Supplied passage —

Sass for Web Designers

Dan Cederholm, "Sass for Web Designers"
English | 2013 | 97 Pages | ISBN: 193755712X | PDF | 2 MB

LOOKING BACK at the evolution of computer languages, it seems every dozen years or so a new layer of abstraction is added. “Ones and zeros” leveled up into assembly instructions, which leveled up into compiled languages. Those compiled languages evolved and we used them to create web browsers. Web browsers digest languages like HTML, CSS, and JavaScript. Now we’re ready to level up again.

HTML, CSS, and JavaScript have been enormously successful languages for moving the web forward in unprecedented ways. We’re building ever-bigger and more complex websites. That’s a beautiful thing. But we’ve come to the point where we need to take the next step in making what we build more manageable and maintainable. We can get there through abstraction.

CSS is in the most dire need. These days, HTML is generally produced through backend code and templates which provide the abstraction we need. As a programming language, JavaScript already has the tools of abstraction baked in. CSS has no abstraction at all and is highly repetitive. While that simplicity was key to its adoption, it makes it unwieldy for us today. It’s CSS’s turn to level up!

Sass, as Dan will teach you in this book, has all the tools of abstraction we need. Repetitive values become variables. Repetitive groups of styles become extends. Complex rulesets and tedious vendor prefixing become mixins. With those translations comes CSS that is manageable and maintainable at any scale.

Moving to Sass isn’t a comfortable transition for some. Dan knows that all too well. He has been working with and teaching CSS to the world since before I knew what a div was. But Dan is a craftsman of the web. Just as a craftsman of wood knows when his chisel is dull, Dan knew that working directly in CSS these days is just like that dull chisel: you can do it, but you’re liable to hurt yourself.

By the time you finish this book and give Sass a real try on your first project, you’ll be a master of 95% of the important, truly value-adding parts of Sass. Let Dan be your guide. Learn that Sass doesn’t make your job harder, it makes it easier.

Stored data entries:
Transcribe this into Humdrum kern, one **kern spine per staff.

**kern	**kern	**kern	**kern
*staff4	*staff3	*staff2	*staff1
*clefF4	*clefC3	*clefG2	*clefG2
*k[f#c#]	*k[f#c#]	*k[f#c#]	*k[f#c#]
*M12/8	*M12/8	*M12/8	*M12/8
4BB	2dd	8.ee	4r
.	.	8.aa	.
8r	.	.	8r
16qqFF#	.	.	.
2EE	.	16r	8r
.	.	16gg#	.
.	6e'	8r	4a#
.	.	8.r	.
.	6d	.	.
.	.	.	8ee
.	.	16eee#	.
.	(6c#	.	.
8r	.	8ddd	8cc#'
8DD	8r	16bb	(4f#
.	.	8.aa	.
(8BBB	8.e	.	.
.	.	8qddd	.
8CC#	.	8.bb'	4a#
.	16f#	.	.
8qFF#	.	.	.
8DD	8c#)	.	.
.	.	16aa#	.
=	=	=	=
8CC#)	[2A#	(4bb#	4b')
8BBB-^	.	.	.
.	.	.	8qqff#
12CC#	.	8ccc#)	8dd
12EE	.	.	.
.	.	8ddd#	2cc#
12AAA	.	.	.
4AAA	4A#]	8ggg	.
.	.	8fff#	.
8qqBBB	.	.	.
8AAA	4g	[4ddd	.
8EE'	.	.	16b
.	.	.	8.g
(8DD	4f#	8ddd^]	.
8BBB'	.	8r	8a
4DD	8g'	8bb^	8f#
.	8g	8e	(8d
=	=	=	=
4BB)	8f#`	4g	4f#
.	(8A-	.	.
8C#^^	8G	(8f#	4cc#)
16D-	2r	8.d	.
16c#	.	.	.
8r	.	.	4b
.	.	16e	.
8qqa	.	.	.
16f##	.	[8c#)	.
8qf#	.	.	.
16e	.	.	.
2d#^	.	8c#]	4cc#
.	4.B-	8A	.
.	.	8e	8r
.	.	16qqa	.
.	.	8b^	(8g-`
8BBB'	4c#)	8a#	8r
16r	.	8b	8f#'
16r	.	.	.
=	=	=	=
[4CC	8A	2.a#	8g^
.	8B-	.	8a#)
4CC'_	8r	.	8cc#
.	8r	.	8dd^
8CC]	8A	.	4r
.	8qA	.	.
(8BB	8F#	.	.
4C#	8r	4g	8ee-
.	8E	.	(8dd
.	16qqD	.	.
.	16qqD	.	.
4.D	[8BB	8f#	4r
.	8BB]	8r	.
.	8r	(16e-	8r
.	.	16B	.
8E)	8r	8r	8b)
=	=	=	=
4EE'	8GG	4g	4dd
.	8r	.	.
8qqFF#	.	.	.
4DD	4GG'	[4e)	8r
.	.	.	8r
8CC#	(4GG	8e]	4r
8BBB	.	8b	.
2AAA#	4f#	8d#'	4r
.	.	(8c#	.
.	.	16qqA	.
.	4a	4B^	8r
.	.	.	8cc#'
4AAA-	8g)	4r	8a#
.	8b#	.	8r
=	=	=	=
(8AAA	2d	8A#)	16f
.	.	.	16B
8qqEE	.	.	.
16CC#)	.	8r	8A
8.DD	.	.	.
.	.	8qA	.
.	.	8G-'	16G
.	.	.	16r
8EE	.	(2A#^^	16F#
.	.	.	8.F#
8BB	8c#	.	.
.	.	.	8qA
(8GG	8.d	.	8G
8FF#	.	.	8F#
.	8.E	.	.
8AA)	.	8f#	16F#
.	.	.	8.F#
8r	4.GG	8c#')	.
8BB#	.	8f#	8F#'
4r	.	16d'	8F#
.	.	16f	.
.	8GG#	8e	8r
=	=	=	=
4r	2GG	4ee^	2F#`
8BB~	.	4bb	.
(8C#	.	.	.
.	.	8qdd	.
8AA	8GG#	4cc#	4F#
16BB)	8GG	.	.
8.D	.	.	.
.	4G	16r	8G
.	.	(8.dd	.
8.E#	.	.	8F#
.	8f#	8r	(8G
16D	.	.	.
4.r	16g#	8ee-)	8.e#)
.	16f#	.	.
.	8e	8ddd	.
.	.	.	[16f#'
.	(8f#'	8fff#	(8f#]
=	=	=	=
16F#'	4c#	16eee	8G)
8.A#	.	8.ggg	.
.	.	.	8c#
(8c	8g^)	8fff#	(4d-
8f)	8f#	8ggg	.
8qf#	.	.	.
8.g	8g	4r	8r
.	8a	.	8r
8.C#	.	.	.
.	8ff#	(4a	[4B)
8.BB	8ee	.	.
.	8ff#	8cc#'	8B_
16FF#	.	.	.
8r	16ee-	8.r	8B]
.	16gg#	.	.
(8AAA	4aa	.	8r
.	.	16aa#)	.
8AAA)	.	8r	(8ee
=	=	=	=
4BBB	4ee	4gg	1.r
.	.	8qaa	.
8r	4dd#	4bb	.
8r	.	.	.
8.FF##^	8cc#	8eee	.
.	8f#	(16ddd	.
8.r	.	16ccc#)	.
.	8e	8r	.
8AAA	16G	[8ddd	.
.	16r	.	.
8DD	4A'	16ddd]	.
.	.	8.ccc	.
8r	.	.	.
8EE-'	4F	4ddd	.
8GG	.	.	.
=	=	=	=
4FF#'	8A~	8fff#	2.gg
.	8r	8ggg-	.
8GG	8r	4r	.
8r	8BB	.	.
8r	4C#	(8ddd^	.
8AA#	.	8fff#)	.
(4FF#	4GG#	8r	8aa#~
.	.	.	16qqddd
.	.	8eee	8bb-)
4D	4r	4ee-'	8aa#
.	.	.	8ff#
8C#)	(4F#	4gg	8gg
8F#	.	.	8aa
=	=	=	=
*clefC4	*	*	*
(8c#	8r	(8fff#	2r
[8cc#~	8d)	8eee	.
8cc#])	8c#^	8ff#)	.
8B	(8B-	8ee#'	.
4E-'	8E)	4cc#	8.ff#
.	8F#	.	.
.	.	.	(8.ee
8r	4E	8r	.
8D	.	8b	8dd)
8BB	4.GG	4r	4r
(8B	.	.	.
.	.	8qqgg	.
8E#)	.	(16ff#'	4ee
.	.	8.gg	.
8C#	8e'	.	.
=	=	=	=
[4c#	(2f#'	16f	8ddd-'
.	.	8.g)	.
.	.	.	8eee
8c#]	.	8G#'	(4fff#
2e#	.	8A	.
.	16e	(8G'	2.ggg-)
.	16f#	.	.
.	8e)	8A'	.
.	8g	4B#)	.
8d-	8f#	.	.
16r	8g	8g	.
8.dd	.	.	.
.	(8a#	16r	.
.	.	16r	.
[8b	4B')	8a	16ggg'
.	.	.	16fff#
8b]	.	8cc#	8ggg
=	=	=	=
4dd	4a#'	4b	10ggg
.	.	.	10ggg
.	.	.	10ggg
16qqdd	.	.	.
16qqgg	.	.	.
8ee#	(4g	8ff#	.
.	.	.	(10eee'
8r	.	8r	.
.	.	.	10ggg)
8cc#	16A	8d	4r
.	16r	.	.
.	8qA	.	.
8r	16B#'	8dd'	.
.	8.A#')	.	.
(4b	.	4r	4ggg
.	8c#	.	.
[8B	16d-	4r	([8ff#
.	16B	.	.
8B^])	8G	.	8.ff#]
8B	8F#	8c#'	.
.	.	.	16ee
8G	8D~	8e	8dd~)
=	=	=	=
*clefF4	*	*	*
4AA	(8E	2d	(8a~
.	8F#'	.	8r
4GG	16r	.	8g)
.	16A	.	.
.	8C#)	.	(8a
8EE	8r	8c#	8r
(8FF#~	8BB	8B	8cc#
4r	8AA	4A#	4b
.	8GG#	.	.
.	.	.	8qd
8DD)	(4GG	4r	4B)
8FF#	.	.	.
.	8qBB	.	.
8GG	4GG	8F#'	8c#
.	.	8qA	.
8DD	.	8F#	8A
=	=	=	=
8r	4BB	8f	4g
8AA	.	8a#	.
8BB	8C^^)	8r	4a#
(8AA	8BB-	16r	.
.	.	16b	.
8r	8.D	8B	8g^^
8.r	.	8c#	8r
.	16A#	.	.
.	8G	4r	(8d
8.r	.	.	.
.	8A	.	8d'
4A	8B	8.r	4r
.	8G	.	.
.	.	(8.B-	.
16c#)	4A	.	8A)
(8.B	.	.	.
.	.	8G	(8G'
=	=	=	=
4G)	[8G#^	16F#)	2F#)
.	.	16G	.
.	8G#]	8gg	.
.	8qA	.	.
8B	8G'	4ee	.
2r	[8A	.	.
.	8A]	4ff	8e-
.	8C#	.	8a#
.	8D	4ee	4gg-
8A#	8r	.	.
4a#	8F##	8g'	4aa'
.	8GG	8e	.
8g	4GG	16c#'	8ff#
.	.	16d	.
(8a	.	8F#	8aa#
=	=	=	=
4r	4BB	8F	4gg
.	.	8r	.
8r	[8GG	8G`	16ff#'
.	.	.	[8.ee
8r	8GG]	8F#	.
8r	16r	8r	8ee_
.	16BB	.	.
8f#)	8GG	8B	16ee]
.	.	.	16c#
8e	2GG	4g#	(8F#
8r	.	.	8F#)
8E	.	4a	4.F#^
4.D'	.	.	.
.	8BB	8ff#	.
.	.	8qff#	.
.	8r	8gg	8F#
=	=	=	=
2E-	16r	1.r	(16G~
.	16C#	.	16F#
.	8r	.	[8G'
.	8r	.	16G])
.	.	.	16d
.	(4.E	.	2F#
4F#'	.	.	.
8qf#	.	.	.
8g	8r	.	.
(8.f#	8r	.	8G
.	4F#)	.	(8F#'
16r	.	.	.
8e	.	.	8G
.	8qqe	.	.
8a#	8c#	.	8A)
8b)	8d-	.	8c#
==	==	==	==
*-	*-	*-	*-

What the exercise asks —
Translate this sentence from the Sass passage into Spanish: "CSS has no abstraction at all and is highly repetitive."

Output below —
CSS no tiene ninguna abstracción y es sumamente repetitivo.